(Short-answer chart tasks)
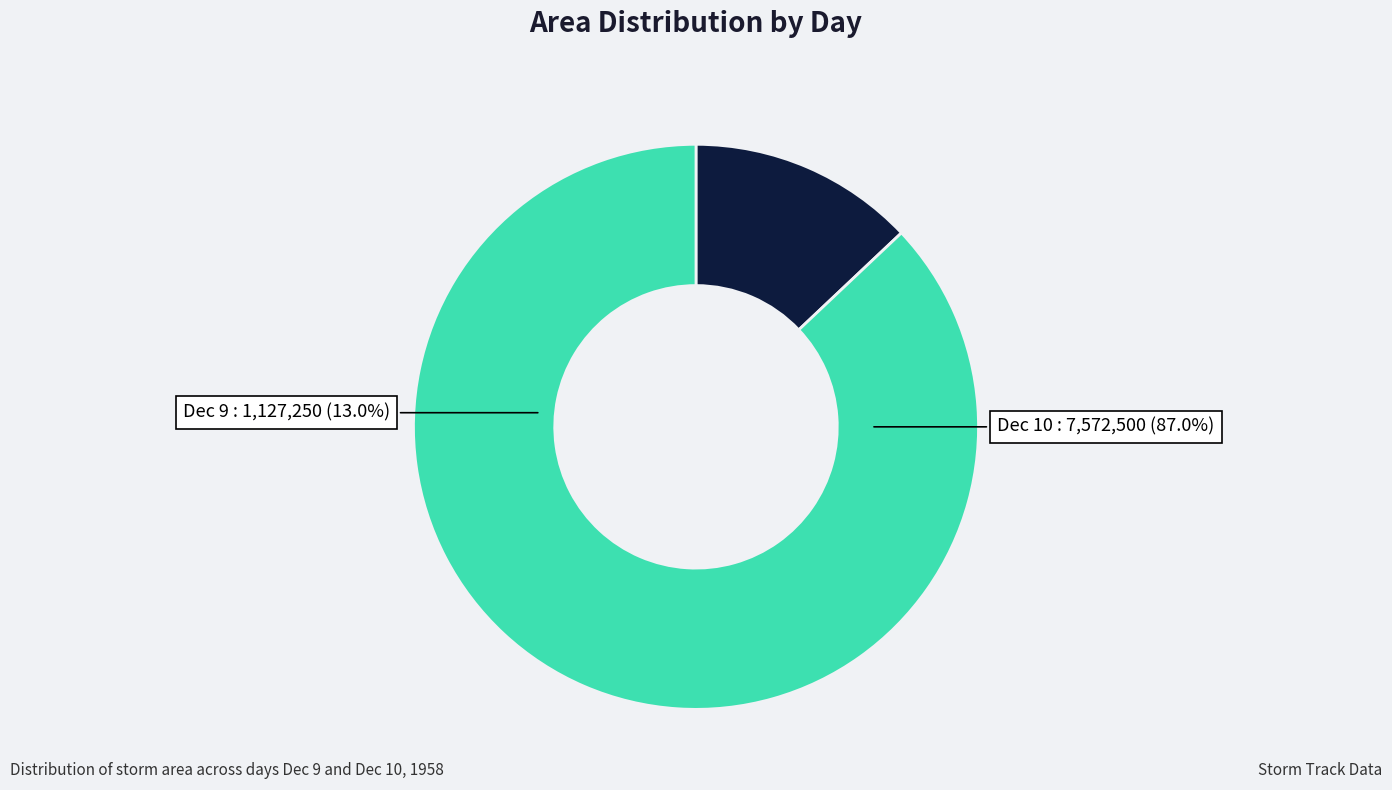

Does any single category account for the majority?

No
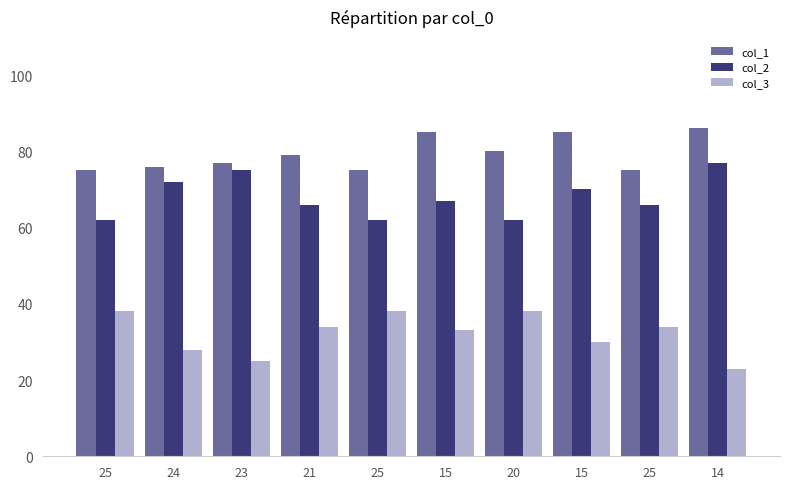

What is the sum of the col_3 values at 25 and 25?

76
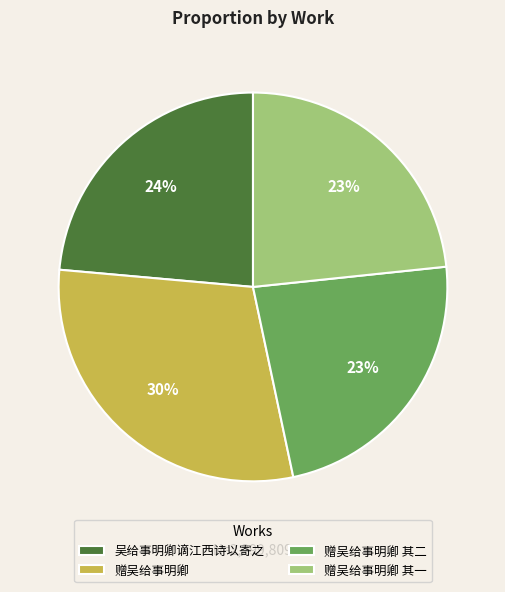

To the nearest percent, what portion does 赠吴给事明卿 其一 represent?

23%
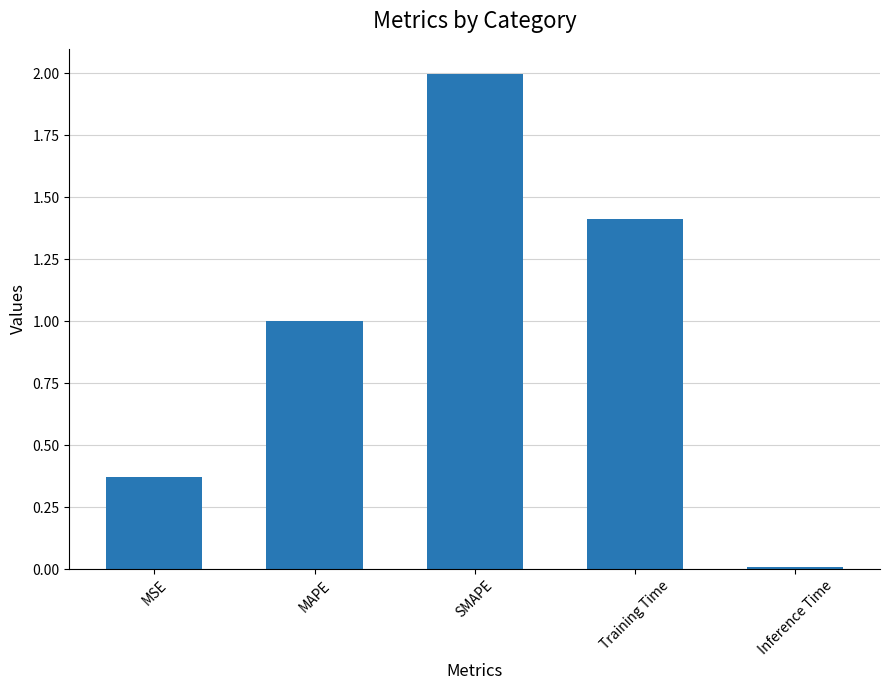

The chart shows a value of 1.0 at MAPE. True or false?

True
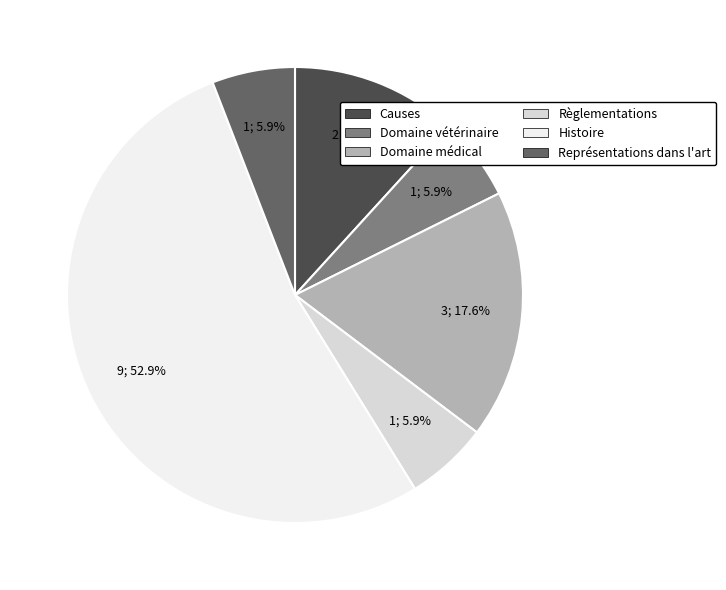

What is the largest slice in the pie chart?

Histoire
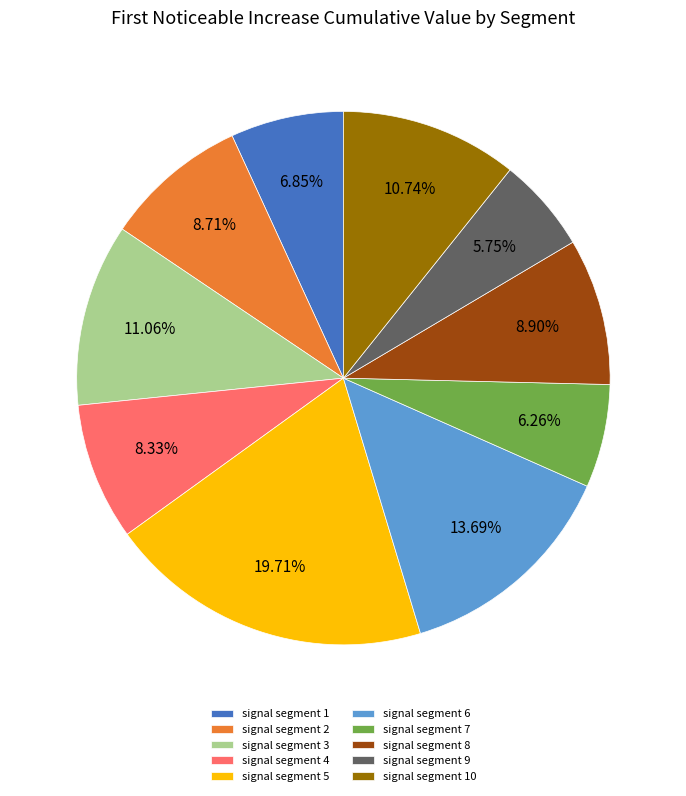

Is it true that signal segment 1 is 7% of the pie?

True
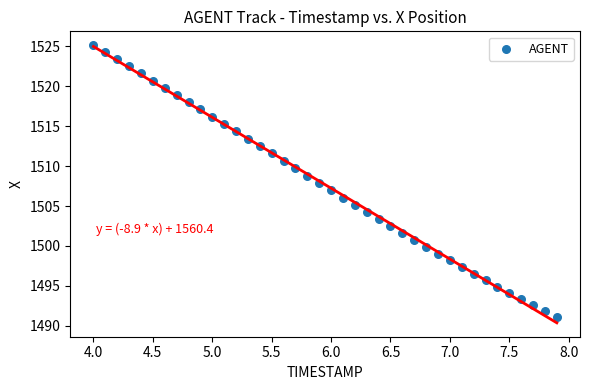

What is the range of Y values (max minus min)?

34.0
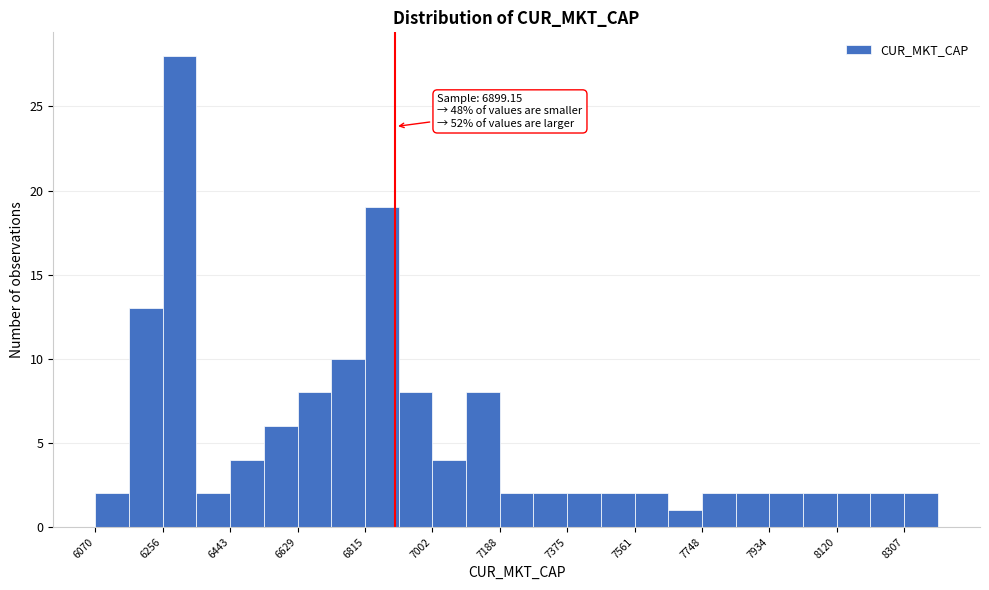

Which range on the x-axis has the tallest bar?

6260 to 6340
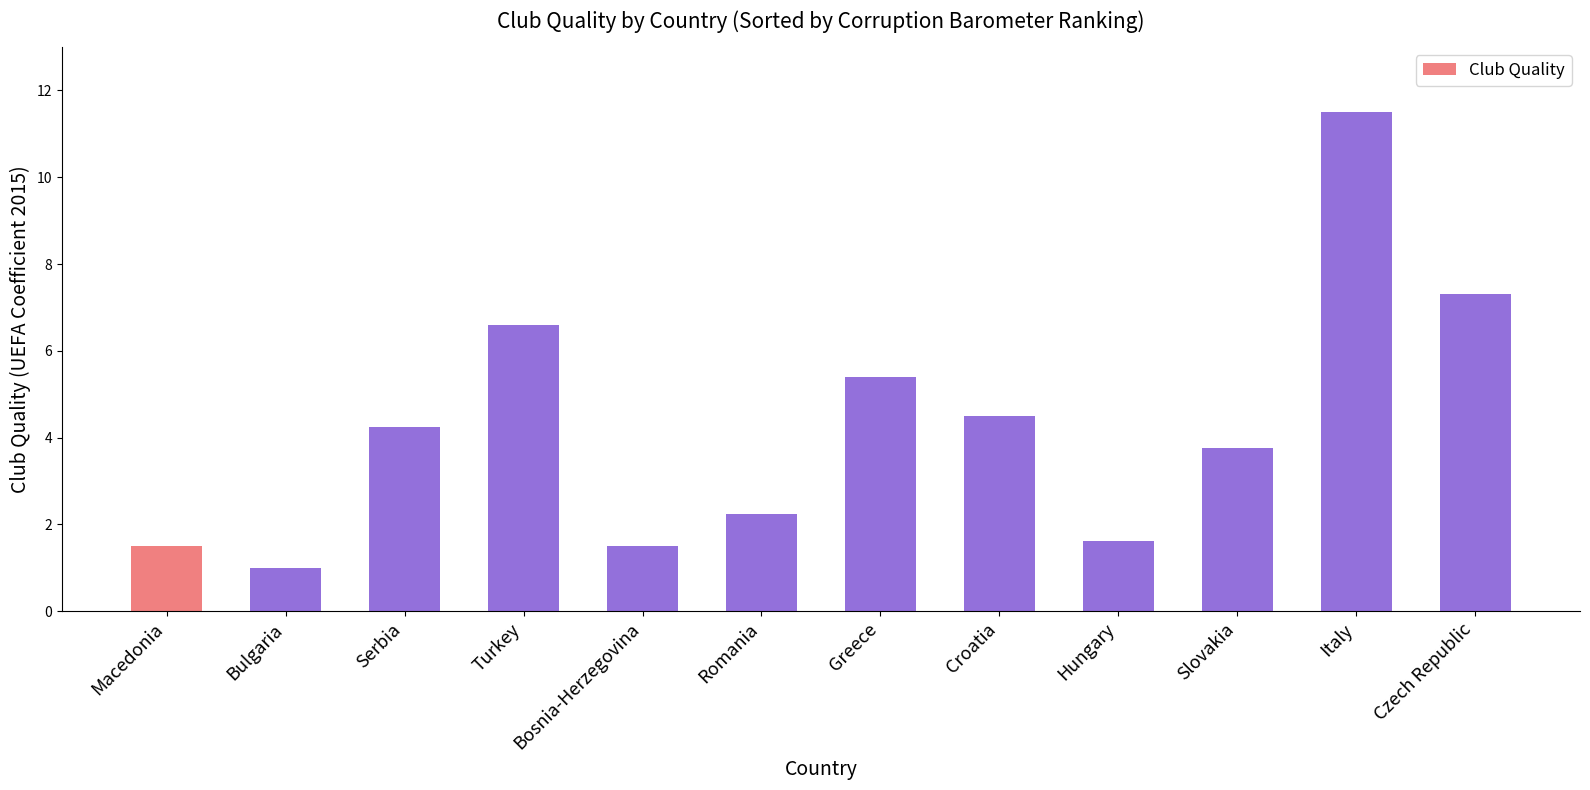

How many distinct data groups are displayed?

1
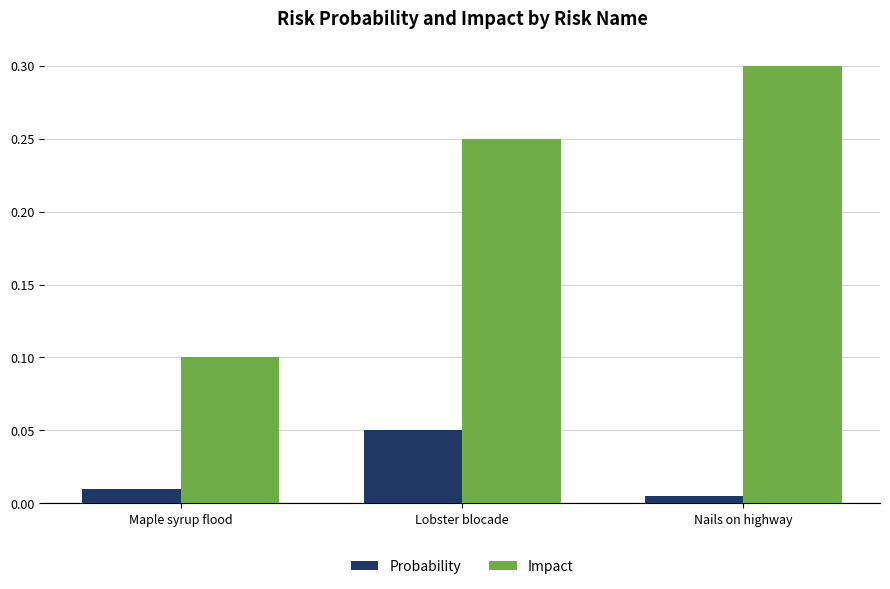

Rank the series at Nails on highway from highest to lowest value.

Impact, Probability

→ **WHAT IS BEING ASKED**:
Please copy everything from the line containing "What is the largest slice in the pie chart?" down to the end of the entries, swapping "tallest" for "highest" and leaving the rest unchanged. Omit the pictures.

→ **WRITTEN RESPONSE**:
What is the largest slice in the pie chart?

Histoire

Is it true that signal segment 1 is 7% of the pie?

True

What is the range of Y values (max minus min)?

34.0

Which range on the x-axis has the highest bar?

6260 to 6340

How many distinct data groups are displayed?

1

Rank the series at Nails on highway from highest to lowest value.

Impact, Probability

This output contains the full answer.